16 November 2013


The names, content and shapes of some of the good old jazz tunes have become confused over the past century. Studying the old classics can be hard work.

Here's the kind of thing that happened over the decades.

First, in 1908, an American composer (classically-trained and influenced by the structures of classical music), composes a tune he calls Moss Point Rag. It is published as piano sheet music, running to 6 sides of paper. Moss Point Rag comprises three sections in G, followed by a change of key to C for the fourth theme - the 'Trio’.

It is an attractive, merry piece of music, full of subtleties, syncopations, elaborate decorations of the melody and complexities:

Between 1910 and the Second World War, music of this kind (of which there is plenty preserved in the university archives of America) gives the pianists in the bar-rooms of New Orleans and Chicago the chance to show off their considerable skills.

At the same time, the early dance-bands and jazz-bands (with anything from three to ten musicians) are attracted by Moss Point Rag and want to play it. But they cannot possibly play it as written: the complexities you see in the music above are fair enough for a pianist’s fingers, but the melody-playing trumpet or cornet at the heart of the band could not be expected to cope with such melodies. Even a virtuoso player would soon be exhausted if he had to produce such a flow of notes (including many high ones) for a whole evening’s gig.

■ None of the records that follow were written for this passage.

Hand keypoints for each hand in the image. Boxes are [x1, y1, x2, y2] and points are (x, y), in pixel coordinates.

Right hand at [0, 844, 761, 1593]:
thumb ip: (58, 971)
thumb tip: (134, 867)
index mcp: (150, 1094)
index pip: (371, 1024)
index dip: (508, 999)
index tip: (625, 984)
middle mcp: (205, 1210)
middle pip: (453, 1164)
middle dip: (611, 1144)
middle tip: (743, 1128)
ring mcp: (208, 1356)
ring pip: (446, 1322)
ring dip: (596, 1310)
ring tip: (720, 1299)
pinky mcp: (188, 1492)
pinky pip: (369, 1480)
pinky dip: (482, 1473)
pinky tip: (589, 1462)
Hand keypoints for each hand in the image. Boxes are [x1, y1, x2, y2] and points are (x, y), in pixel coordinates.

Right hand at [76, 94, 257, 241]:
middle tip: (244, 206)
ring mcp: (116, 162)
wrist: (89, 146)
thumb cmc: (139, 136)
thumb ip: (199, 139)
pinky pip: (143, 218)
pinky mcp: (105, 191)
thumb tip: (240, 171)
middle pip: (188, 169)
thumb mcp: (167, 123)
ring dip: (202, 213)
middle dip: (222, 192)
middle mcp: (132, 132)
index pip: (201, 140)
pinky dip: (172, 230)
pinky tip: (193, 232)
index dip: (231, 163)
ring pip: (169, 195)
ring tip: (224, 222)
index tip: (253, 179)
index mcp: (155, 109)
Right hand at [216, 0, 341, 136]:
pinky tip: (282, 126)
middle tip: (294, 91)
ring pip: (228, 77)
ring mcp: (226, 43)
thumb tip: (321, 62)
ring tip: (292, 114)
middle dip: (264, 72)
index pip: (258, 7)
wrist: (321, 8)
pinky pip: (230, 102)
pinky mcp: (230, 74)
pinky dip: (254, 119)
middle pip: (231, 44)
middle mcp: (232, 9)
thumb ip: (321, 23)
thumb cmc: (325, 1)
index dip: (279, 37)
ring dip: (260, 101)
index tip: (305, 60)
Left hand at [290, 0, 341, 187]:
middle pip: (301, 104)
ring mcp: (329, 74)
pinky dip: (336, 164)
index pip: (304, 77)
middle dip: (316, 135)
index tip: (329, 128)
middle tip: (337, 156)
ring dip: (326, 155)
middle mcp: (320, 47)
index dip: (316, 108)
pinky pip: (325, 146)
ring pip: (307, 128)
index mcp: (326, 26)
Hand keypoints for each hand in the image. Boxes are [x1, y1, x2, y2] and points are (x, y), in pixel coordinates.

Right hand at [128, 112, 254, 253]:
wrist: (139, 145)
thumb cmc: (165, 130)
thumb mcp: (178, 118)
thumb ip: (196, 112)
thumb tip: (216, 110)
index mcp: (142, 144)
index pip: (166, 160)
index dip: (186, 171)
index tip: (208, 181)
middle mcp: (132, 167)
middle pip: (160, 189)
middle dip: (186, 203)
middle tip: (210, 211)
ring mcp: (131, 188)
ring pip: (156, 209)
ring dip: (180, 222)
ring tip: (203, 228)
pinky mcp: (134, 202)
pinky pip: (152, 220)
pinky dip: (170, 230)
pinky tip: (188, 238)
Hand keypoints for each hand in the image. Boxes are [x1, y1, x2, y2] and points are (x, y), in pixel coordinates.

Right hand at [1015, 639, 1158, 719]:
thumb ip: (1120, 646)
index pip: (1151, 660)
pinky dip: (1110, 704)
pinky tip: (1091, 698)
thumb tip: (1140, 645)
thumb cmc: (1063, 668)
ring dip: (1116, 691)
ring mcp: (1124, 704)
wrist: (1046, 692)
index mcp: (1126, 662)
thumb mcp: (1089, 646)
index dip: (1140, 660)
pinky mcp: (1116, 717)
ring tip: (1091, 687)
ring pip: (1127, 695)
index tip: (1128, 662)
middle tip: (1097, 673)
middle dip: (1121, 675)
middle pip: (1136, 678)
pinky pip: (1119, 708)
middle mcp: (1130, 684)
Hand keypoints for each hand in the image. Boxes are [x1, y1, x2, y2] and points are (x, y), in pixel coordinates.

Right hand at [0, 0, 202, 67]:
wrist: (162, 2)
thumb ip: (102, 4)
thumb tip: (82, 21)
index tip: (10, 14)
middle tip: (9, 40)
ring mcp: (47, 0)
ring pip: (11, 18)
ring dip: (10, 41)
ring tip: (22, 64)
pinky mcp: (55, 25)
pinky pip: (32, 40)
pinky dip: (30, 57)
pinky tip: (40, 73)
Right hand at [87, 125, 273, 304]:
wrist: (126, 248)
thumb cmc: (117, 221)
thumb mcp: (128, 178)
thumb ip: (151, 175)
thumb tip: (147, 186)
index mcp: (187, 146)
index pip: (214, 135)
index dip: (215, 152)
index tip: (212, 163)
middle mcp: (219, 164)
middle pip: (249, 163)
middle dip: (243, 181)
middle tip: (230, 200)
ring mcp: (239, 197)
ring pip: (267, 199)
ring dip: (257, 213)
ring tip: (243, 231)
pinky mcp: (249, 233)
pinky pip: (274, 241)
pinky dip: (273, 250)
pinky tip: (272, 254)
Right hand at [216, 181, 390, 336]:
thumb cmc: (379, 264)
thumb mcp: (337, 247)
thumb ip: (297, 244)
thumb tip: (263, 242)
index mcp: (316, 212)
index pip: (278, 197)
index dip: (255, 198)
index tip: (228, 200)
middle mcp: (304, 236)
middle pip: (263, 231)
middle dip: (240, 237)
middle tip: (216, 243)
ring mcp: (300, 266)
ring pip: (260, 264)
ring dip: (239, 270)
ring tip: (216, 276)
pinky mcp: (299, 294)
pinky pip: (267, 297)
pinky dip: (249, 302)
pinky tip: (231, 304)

So the bands play Moss Point Rag in their own way. They simplify the melodies, sometimes using a cornet (or violin in the earliest days) with clarinet to do what they can to share the tricky bits. They capture the essence of the melody, rather than its many decorative notes. Some of them leave out the section called the 'Trio', because they find it less interesting or too difficult. They add a new section, either of their own invention or plagiarised from a different composition.

(For an example of this sort of thing happening, consider Hilarity Rag, composed by James Scott in 1910. To see the sheet music and hear how it sounded as a piano piece, CLICK HERE. But to hear how it was re-interpreted when a jazz band got hold of it, CLICK HERE. You see what I mean?)

In 1928, a band based in Chicago uses just the first two themes (much simplified) from Moss Point Rag, puts them into the key of Bb for convenience and records this version under a new name, Uptown Strut.

Towards the end of this period, a clever bandleader-arranger in New York records with his band a new tune called Spring Street Stomp but later researchers will find it is suspiciously similar to Moss Point Rag!

After the War, during the Bebop era, the tune is rarely heard in any form.

But twenty years later, in what has been called the New Orleans (or Dixieland) Revival, young traditional jazz bands again blossom in the USA, in Europe and in the rest of the world. A bandleader in England picks up the old 78rpm Chicago recording of Uptown Strut from 1928, works out his own version of it by ear and gets his band to record it. Many pub bands buy the record, like it and introduce it into their repertoire.
In their turn, these Revivalists inevitably and unwittingly make further slight changes. Maybe they have to guess at some of the notes that are indistinct on the scratchy old records.

So the band (I’m now talking 1950 – 1965) plays its own version: each player has it in his head but the chances are that it is never written down.

The late Ray Foxley (he died in 2002) was the pianist in Ken Colyer’s band. Ray once told me he would learn tunes from those old 78 rpm records a few bars at a time – first listening and then working out the notes and chords on his piano.

Move on another 30 years and you find traditional jazz in decline again, though still with enough bands and enthusiasts throughout the world to keep it going as a minority art form. Uptown Strut is in their repertoire, with the composer usually credited as 'Anon' or 'Trad'.

Here are some of the old tunes still passed on from band to band in one form or another:

Blame it on the Blues (also known as Quincy Street Stomp), At a Georgia Camp Meeting, Big Chief Battleaxe, Bluebells Goodbye (also known as Bright Eyes Goodbye), Bugle Boy March (also known as The American Soldier), Ce Mossieu Qui Parle (maybe originally C’est Moi Seul Qui Parle), Chrysanthemum Rag, Climax Rag (also known as Astoria Strut), Creole Belles, Dill Pickles, Don’t Go ‘way, Nobody (almost identical to several other tunes, such as Everybody’s Talking About Sammy), Dusty Rag and Thriller Rag (both composed by a lady from Indianapolis), Golden Leaf Strut (also known as Milenberg Joys - main theme), Grace and Beauty, Gettysburg March, Hiawatha Rag, Jenny’s Ball, Kinklets, Maple Leaf Rag, Moose March, Shim-Me-Sha-Wobble, 1919 March (also known as The Rifle Rangers), Ostrich Walk, Panama Rag, Salutation March (probably a Victorian quadrille originally), Silver Bell (also known as Sometimes My Burden - second theme), Smoky Mokes, Snake Rag, That Teasing Rag, and Uptown Bumps. And how on earth did Ta-Wa-Bac-A-Wa become The Bucket's Got a Hole In It?

I doubt whether you could walk into a music shop today and buy the authentic printed original music for any of these. Please let me know if I'm wrong.